Planetary and Astrophysical Fluid Dynamics

Many of the fluid dynamics phenomena that take place inside the Earth's core also manifest in the fluid layers of other astrophysical objects such as planets, moons, and stars. Rossby modes (a special type of inertial mode) have been observed in the convective envelope of the Sun (Löptien et al., 2018), heralding a new era in Astroseismology (the deep probing of stars through the study of their oscillations). More oscillations of this type were later observed (Hanson et al., 2022) and later confirmed as inertial modes by our team (Triana et al., 2022).

Rossby modes in the Sun — Schematic view of the Rossby modes observed at the Sun's surface (© MPS / NASA / HormesDesign).

Like Earth, Mercury has a conducting liquid core which is the host of internal oscillations, including inertial modes. In a study led by my colleague, F. Seuren, we showed that these modes can be excited by the small periodic variations of the planet's spin rate, known as librations (Seuren et al., 2023). These cause a differential rotation of Mercury's mantle at the top of the liquid core. In that study, we wanted to see if the excited modes could produce a torque at the core-mantle boundary that would make the two layers rotate not completely independently. Using our numerical tools, we found that all torques were small, justifying the assumption used in previous work [PealeEtAl2014].

In doing that, we also found something quite interesting. We found that if the top of Mercury's core is strongly buoyant (and thermal evolution models indicate it likely is), then the libration motion induces a magnetic field that can potentially be observable by the ESA's BepiColombo mission to Mercury. Measuring that magnetic field could thus offer an interesting window into the physical state of Mercury's deep core.

Predicted magnetic field induced by Mercury's libration.

References

Löptien, B., L. Gizon, A. C. Birch, J. Schou, B. Proxauf, T. L. Duvall, R. S. Bogart, and U. R. Christensen, 2018, Global-scale equatorial Rossby waves as an essential component of solar internal dynamics: Nature Astronomy, 2, 568–573.

Hanson, C. S., S. Hanasoge, and K. R. Sreenivasan, 2022, Discovery of high-frequency retrograde vorticity waves in the Sun: Nature Astronomy.

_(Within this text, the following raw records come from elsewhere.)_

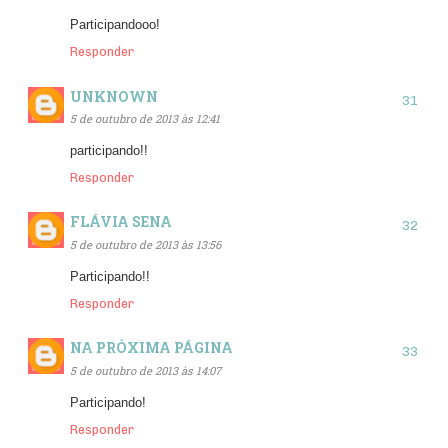
Participandooo!
Responder
UNKNOWN
5 de outubro de 2013 às 12:41
participando!!
Responder
FLÁVIA SENA
5 de outubro de 2013 às 13:56
Participando!!
Responder
NA PRÓXIMA PÁGINA
5 de outubro de 2013 às 14:07
Participando!
Responder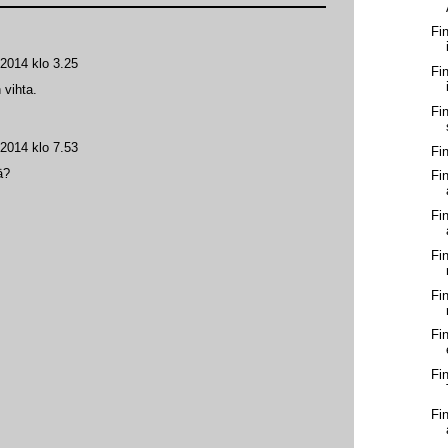
Fi
 2014 klo 3.25
Fi
 vihta.
Fi
 2014 klo 7.53
Fi
ä?
Fi
Fi
Fi
Fi
Fi
Fi
Fi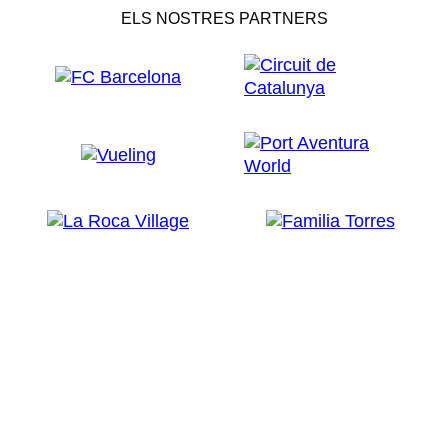
ELS NOSTRES PARTNERS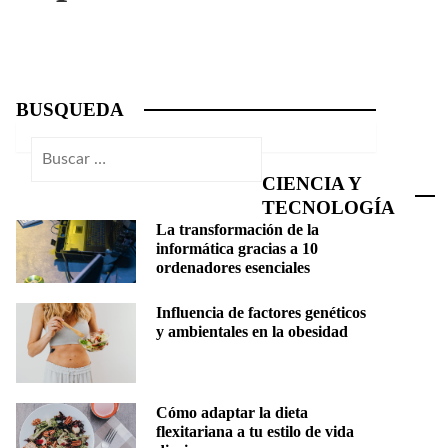
BUSQUEDA
Buscar:
CIENCIA Y
TECNOLOGÍA
La transformación de la
informática gracias a 10
ordenadores esenciales
Influencia de factores genéticos
y ambientales en la obesidad
Cómo adaptar la dieta
flexitariana a tu estilo de vida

Triana, S. A., G. Guerrero, A. Barik, and J. Rekier, 2022, Identification of Inertial Modes in the Solar Convection Zone: The Astrophysical Journal Letters, 934, L4.

Seuren, F., S. A. Triana, J. Rekier, A. Barik, and T. Van Hoolst, 2023, Effects of the Librationally Induced Flow in Mercury’s Fluid Core with an Outer Stably Stratified Layer: The Planetary Science Journal, 4, 161.